I'm sorry  But she is with my sister now for reasons I stated in the UPDATE above  I just....I feel horrible, but at the same time, have seen a better change in Ofelia as well


----------



## chevalrose (Aug 13, 2008)

You did what you thought was best. Honestly, it's better that she's in another home getting treated well than brought somewhere else or sold to someone you didn't know. Some rats just don't get along. 

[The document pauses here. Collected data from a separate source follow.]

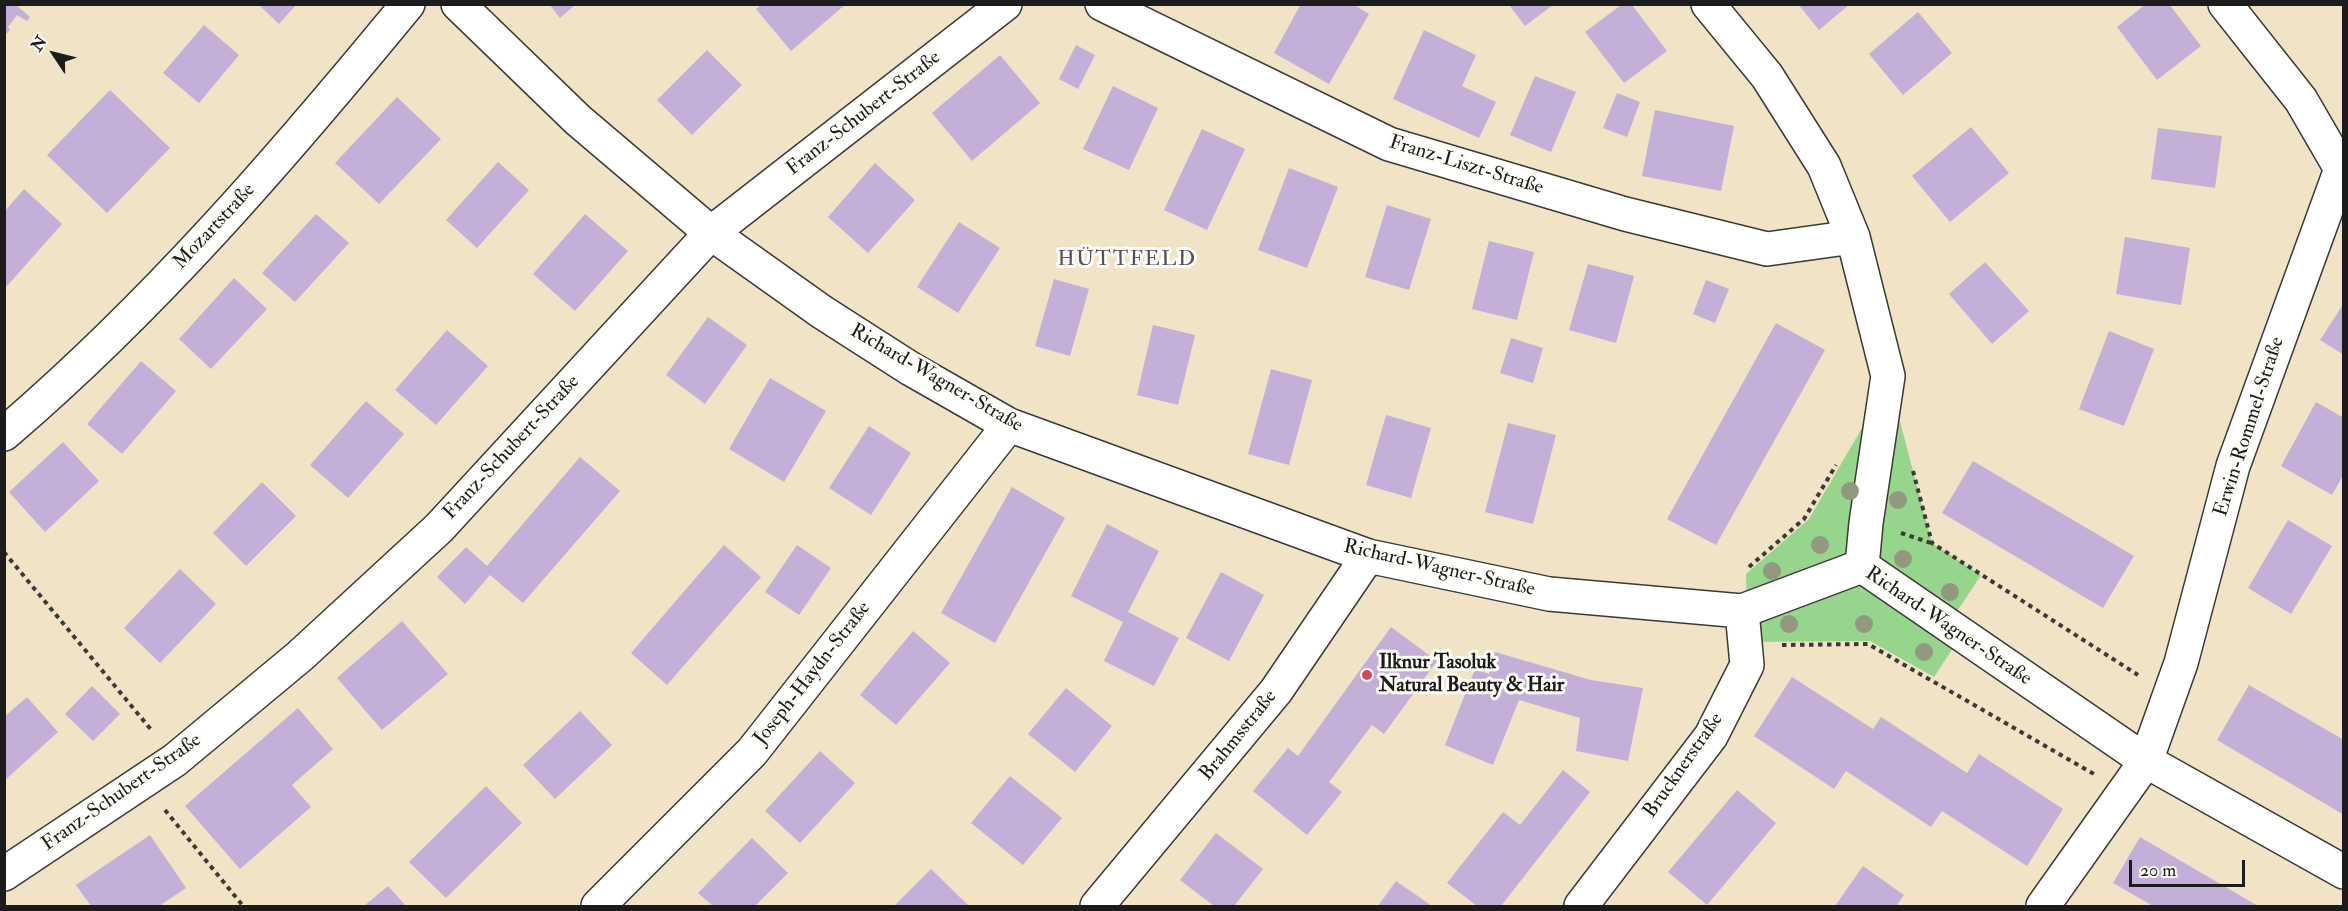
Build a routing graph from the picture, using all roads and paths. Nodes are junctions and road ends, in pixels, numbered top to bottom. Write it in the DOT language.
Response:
graph roads {
  1 [pos="408,4"];
  2 [pos="458,4"];
  3 [pos="1005,4"];
  4 [pos="1102,4"];
  5 [pos="1708,4"];
  6 [pos="2225,4"];
  7 [pos="2342,168"];
  8 [pos="711,233"];
  9 [pos="1853,237"];
  10 [pos="1009,425"];
  11 [pos="4,434"];
  12 [pos="1838,461"];
  13 [pos="1911,465"];
  14 [pos="4,552"];
  15 [pos="1368,556"];
  16 [pos="1862,566"];
  17 [pos="1742,611"];
  18 [pos="1745,646"];
  19 [pos="2169,695"];
  20 [pos="175,760"];
  21 [pos="2146,761"];
  22 [pos="142,781"];
  23 [pos="2124,792"];
  24 [pos="2343,872"];
  25 [pos="4,874"];
  26 [pos="243,906"];
  27 [pos="598,906"];
  28 [pos="1097,906"];
  29 [pos="1581,906"];
  30 [pos="2043,906"];
  1 -- 11 [label="street, Mozartstraße"];
  2 -- 8 [label="street, Richard-Wagner-Straße"];
  3 -- 8 [label="street, Franz-Schubert-Straße"];
  4 -- 9 [label="street, Franz-Liszt-Straße"];
  5 -- 9 [label="street"];
  6 -- 7 [label="street"];
  7 -- 19 [label="street, Erwin-Rommel-Straße"];
  8 -- 10 [label="street, Richard-Wagner-Straße"];
  8 -- 20 [label="street, Franz-Schubert-Straße"];
  9 -- 16 [label="street"];
  10 -- 15 [label="street, Richard-Wagner-Straße"];
  10 -- 27 [label="street, Joseph-Haydn-Straße"];
  12 -- 17 [label="path"];
  13 -- 19 [label="path"];
  14 -- 20 [label="path"];
  15 -- 17 [label="street, Richard-Wagner-Straße"];
  15 -- 28 [label="street, Brahmsstraße"];
  16 -- 17 [label="street, Richard-Wagner-Straße"];
  16 -- 21 [label="street, Richard-Wagner-Straße"];
  17 -- 18 [label="street, Brucknerstraße"];
  18 -- 23 [label="path"];
  18 -- 29 [label="street, Brucknerstraße"];
  19 -- 21 [label="street, Erwin-Rommel-Straße"];
  20 -- 22 [label="street, Franz-Schubert-Straße"];
  21 -- 23 [label="street, Erwin-Rommel-Straße"];
  21 -- 24 [label="street, Richard-Wagner-Straße"];
  22 -- 25 [label="street, Franz-Schubert-Straße"];
  22 -- 26 [label="path"];
  23 -- 30 [label="street, Erwin-Rommel-Straße"];
}
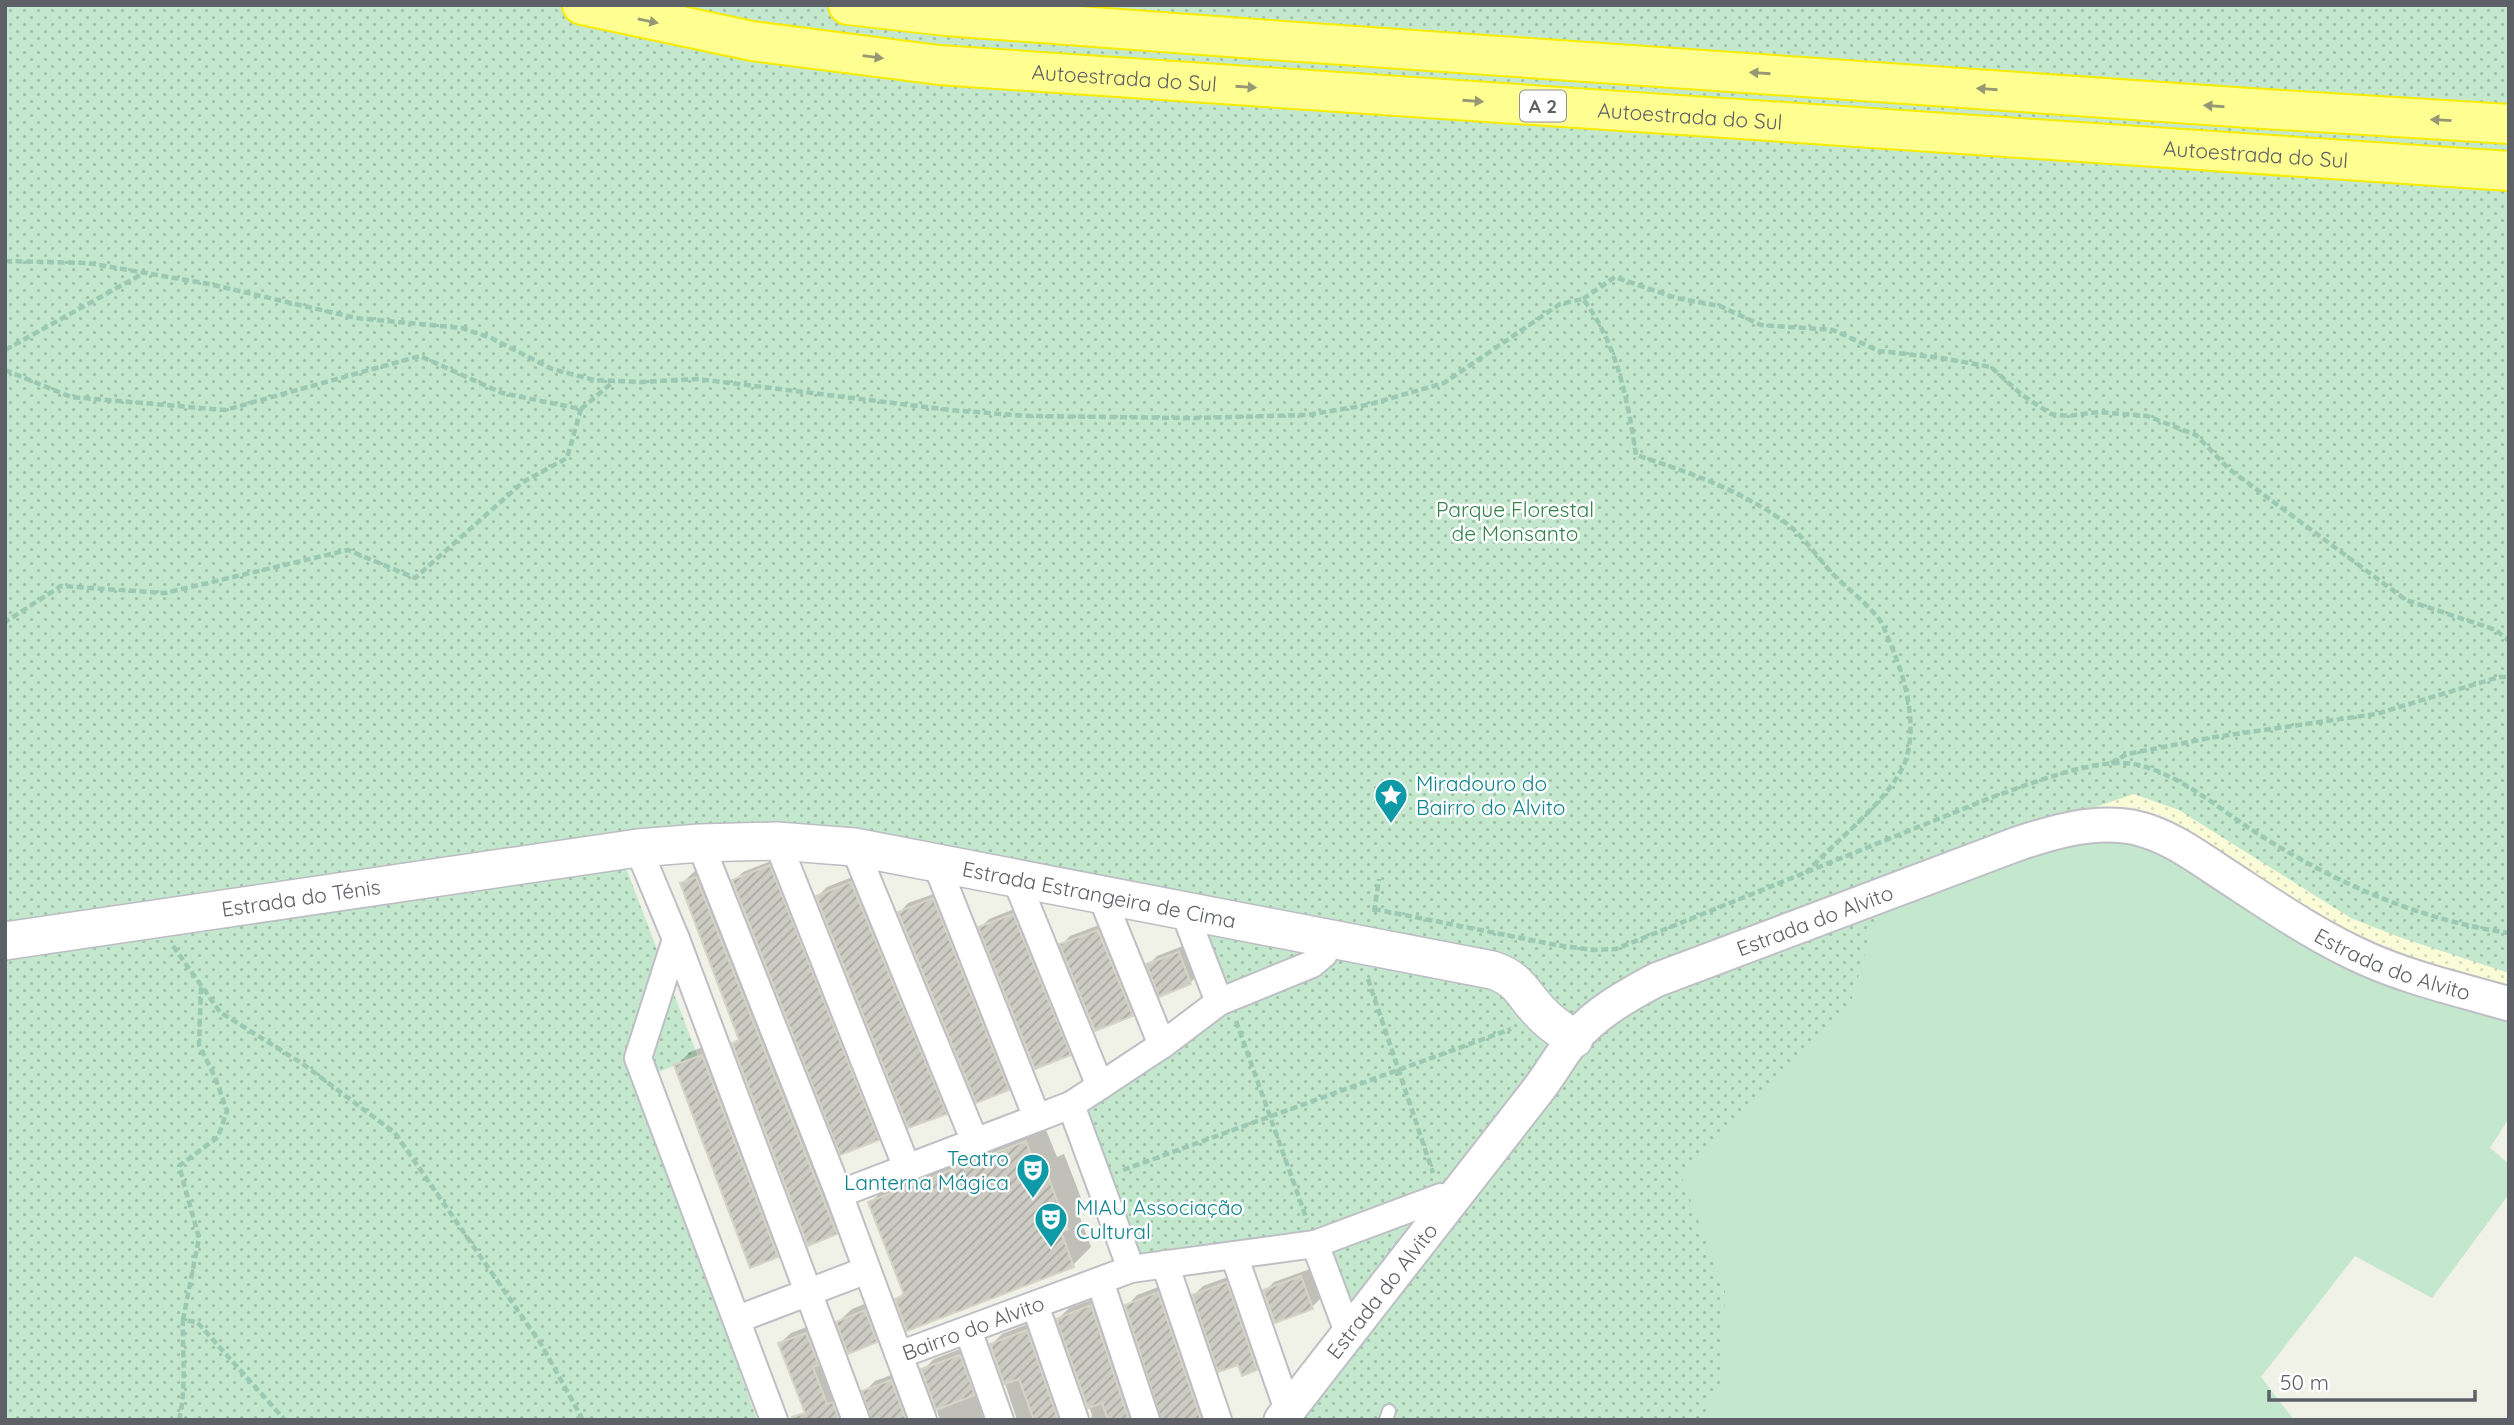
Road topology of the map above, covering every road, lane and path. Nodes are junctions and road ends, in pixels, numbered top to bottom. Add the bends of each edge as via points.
1 (582, 5) edge
2 (848, 5) edge
3 (2509, 124) edge
4 (2509, 171) edge
5 (5, 261) edge
6 (144, 273) junction
7 (1583, 299) junction
8 (5, 351) edge
9 (5, 370) edge
10 (614, 381) junction
11 (581, 409) junction
12 (5, 622) edge
13 (2509, 642) edge
14 (2509, 677) edge
15 (2110, 763) dead end
16 (777, 841) junction
17 (700, 843) junction
18 (853, 847) junction
19 (638, 848) junction
20 (595, 853) joint
21 (936, 863) junction
22 (1806, 873) dead end
23 (1014, 877) junction
24 (1379, 879) dead end
25 (1101, 895) junction
26 (1374, 909) dead end
27 (1184, 911) junction
28 (676, 939) junction
29 (1330, 939) junction
30 (5, 941) edge
31 (171, 943) dead end
32 (1365, 969) dead end
33 (201, 986) junction
34 (2509, 1004) edge
35 (1226, 1009) junction
36 (1510, 1029) dead end
37 (1574, 1039) junction
38 (1162, 1045) junction
39 (1399, 1070) junction
40 (1100, 1086) junction
41 (1071, 1105) junction
42 (1269, 1117) junction
43 (1037, 1118) junction
44 (975, 1142) junction
45 (907, 1168) junction
46 (1098, 1179) junction
47 (839, 1194) junction
48 (1447, 1199) junction
49 (1315, 1244) junction
50 (1234, 1255) junction
51 (1165, 1264) junction
52 (1131, 1269) junction
53 (867, 1270) junction
54 (1100, 1281) junction
55 (808, 1292) junction
56 (1035, 1305) junction
57 (738, 1319) junction
58 (183, 1320) junction
59 (968, 1330) junction
60 (1348, 1332) junction
61 (899, 1355) junction
62 (1284, 1415) edge
63 (179, 1420) edge
64 (285, 1420) edge
65 (583, 1420) edge
66 (775, 1420) edge
67 (856, 1420) edge
68 (923, 1420) edge
69 (1000, 1420) edge
70 (1074, 1420) edge
71 (1146, 1420) edge
72 (1218, 1420) edge

1 -> 4 highway, Autoestrada do Sul / A 2 via 752,41 952,66
3 -> 2 highway, A 2 via 1242,38
5 - 6 path via 88,263
6 - 8 path
6 - 10 path via 356,318 462,328 552,369
7 - 10 path via 1560,304 1444,383 1367,405 1307,415 1028,416 950,411 698,379
7 - 13 path via 1615,277 1676,298 1720,306 1761,326 1833,330 1880,351 1991,367 2051,414 2147,416 2196,435 2229,469 2406,600 2496,630
7 - 22 path via 1598,318 1627,399 1636,455 1696,474 1787,524 1880,620 1900,665 1910,728 1903,765 1861,820
9 - 11 path via 71,397 225,411 420,356 502,393
10 - 11 path
11 - 12 path via 567,458 523,482 415,578 348,550 165,593 61,586
14 - 15 path via 2376,714 2215,737 2127,754
16 - 17 main road, Estrada Estrangeira de Cima
16 - 18 main road, Estrada Estrangeira de Cima
16 - 45 street
17 - 19 main road, Estrada Estrangeira de Cima
17 - 47 street, Bairro do Alvito
18 - 21 main road, Estrada Estrangeira de Cima
18 - 44 street
19 - 20 main road, Estrada Estrangeira de Cima
19 - 28 street
20 - 30 main road, Estrada do Ténis
21 - 23 main road, Estrada Estrangeira de Cima
21 - 43 street
23 - 25 main road, Estrada Estrangeira de Cima
23 - 40 street
24 - 26 path
25 - 27 main road, Estrada Estrangeira de Cima
25 - 38 street
27 - 29 main road, Estrada Estrangeira de Cima
27 - 35 street
28 - 55 street
28 - 57 street via 638,1058
29 - 35 street via 1324,954 1312,964
29 - 37 main road, Estrada Estrangeira de Cima via 1504,974 1519,984 1541,1014
31 - 33 path
32 - 39 path
33 - 58 path via 199,1045 227,1111 218,1137 179,1166 199,1238
33 - 65 path via 220,1012 303,1064 395,1133 541,1344
34 - 37 street, Estrada do Alvito via 2367,960 2163,837 2104,825 2017,844 1656,980 1622,998
35 - 38 street
35 - 42 path
36 - 39 path
37 - 48 street, Estrada do Alvito
38 - 40 street
39 - 42 path
39 - 48 path
40 - 41 street
41 - 43 street
41 - 46 street
42 - 46 path
42 - 49 path
43 - 44 street
44 - 45 street
45 - 47 street
46 - 52 street
47 - 53 street, Bairro do Alvito
48 - 49 street, Bairro do Alvito
48 - 60 street, Estrada do Alvito
49 - 50 street, Bairro do Alvito
49 - 60 street
50 - 51 street, Bairro do Alvito
50 - 62 street
51 - 52 street, Bairro do Alvito
51 - 72 street
52 - 54 street, Bairro do Alvito
53 - 55 street
53 - 61 street, Bairro do Alvito
54 - 56 street, Bairro do Alvito
54 - 71 street
55 - 57 street
55 - 67 street
56 - 59 street, Bairro do Alvito
56 - 70 street
57 - 66 street
58 - 63 path via 185,1395
58 - 64 path via 197,1322
59 - 61 street, Bairro do Alvito
59 - 69 street
60 - 62 street, Estrada do Alvito
61 - 68 street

I hope both of them find cagemates they both agree with!


----------



## phaidraft (Apr 9, 2008)

chevalrose said:


> You did what you thought was best. Honestly, it's better that she's in another home getting treated well than brought somewhere else or sold to someone you didn't know. Some rats just don't get along.
> 
> *I hope both of them find cagemates they both agree with! :*-)


Ditto!


----------



## pwrliftinratties (Aug 24, 2008)

Oh no! I'm sorry about that. I hope you find a nice girl to introduce to Ofelia. It might help to go back to the same place you purchased Ofelia at to get a cagemate from the same cage/tank. You'd still have to QT but she might have a familiar and more agreeable scent. I got lucky getting two littermates, but they still beat up on each other and squeak plenty. Maybe Ofelia just wasn't up to defending herself quite that much.


----------



## RattyJessica (Aug 22, 2008)

Maybe, and thank you so much all of you, for being here to help...I appreciate it


----------